For someone who tells a story without using words, Tan is wonderfully articulate about his artistic vision and the techniques he uses to achieve it. The Arrival, he says, is informed by historic photography, the photo album, silent film, the graphic novel, and a sort of sea-world surrealism. His art is grounded in images from real life which he then adapts to make slightly strange in order to challenge our assumptions and cause us to slow down and look more deeply. The Arrival is largely about the immigrant experience, and it addresses such issues as identity, political oppression, displacement, community, and miscommunication. At times, Tan uses fantastic visual metaphors to communicate these themes, such as a tadpole-inspired creature to signify metamorphosis or ambivalence regarding community and environment. He says images can express things that are hard to articulate or that touch preliterate emotions; for example, children often cannot say what it is that’s bothering them, but they can illustrate it in a drawing. He said he tries to present the book as a world itself – not just a representation of the world as we know it.
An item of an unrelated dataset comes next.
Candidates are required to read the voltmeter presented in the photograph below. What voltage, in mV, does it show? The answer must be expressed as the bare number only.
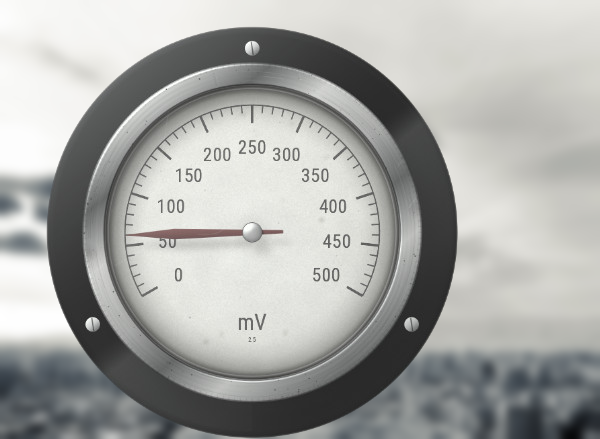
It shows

Tan noted that his book does have words – in his own invented alphabet – and the importance of being able to read comes up more than once in his story. But even without his linguistic symbols, this literalist would urge you to take a look at his remarkable book.
On a related note, Seattle’s The Stranger has awarded Jim Woodring its 2010 Genius Award in Literature for his book Weathercraft, noting that it is the first wordless book to win the award. I’m just now introducing myself to Woodring’s extraordinary artwork through a companion volume, The Frank Book.
Woodring’s often freakish and disturbing dreamscapes present a fantastic world with Moorish-style architecture and a variety of characters drawn in distinctly different ways. Frank, who looks somewhat like a Mickey Mouse woodchuck, bumbles aimlessly about his unpredictable world, sometimes in the company of the toaster-like Pupshaw and Pushpaw (who share a certain affinity with Shaun Tan’s tadpole-like creation mentioned above). Other characters include geometric chickens, Manhog, and floating oddities that resemble elasticized venetian glass bottle stoppers. These wordless stories include down-the-rabbit-hole escapades, out-of-thin-air manifestations, strange metamorphoses, and the consumption and expulsion of various life forms.
Ultimately, it’s a world too weird for words – you just have to see it for yourself.
UPDATE: November 5, 2010
I failed to mention the amazing woodcut novels of Lynd Ward. A 1966 reprint of his 1929 book Gods’ Man has been in the library collection for decades, and we just recently purchased the brand new two-volume Library of America set that contains all six of Ward’s woodcut stories. Gods’ Man was released the same week as the 1929 stock market crash and it is the first of six woodcut novels he was to release up until the beginning of World War II. You owe yourself a look at these.